[[ Data to examine, beginning ]]

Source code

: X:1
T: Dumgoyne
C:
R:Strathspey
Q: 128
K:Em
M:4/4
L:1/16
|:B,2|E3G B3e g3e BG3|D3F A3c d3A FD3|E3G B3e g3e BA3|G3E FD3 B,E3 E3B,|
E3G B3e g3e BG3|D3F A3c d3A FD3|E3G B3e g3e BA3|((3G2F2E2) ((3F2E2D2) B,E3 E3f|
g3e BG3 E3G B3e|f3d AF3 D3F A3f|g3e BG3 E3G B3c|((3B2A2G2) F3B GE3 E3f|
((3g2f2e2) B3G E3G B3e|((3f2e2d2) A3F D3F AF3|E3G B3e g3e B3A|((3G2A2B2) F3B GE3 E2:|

[[ Data to examine, end ]]

_Directions_. Nothing is to be left out; reproduce each record exactly.

_Result for this exercise_.
Source code

: X:1
T: Dumgoyne
C:
R:Strathspey
Q: 128
K:Em
M:4/4
L:1/16
|:B,2|E3G B3e g3e BG3|D3F A3c d3A FD3|E3G B3e g3e BA3|G3E FD3 B,E3 E3B,|
E3G B3e g3e BG3|D3F A3c d3A FD3|E3G B3e g3e BA3|((3G2F2E2) ((3F2E2D2) B,E3 E3f|
g3e BG3 E3G B3e|f3d AF3 D3F A3f|g3e BG3 E3G B3c|((3B2A2G2) F3B GE3 E3f|
((3g2f2e2) B3G E3G B3e|((3f2e2d2) A3F D3F AF3|E3G B3e g3e B3A|((3G2A2B2) F3B GE3 E2:|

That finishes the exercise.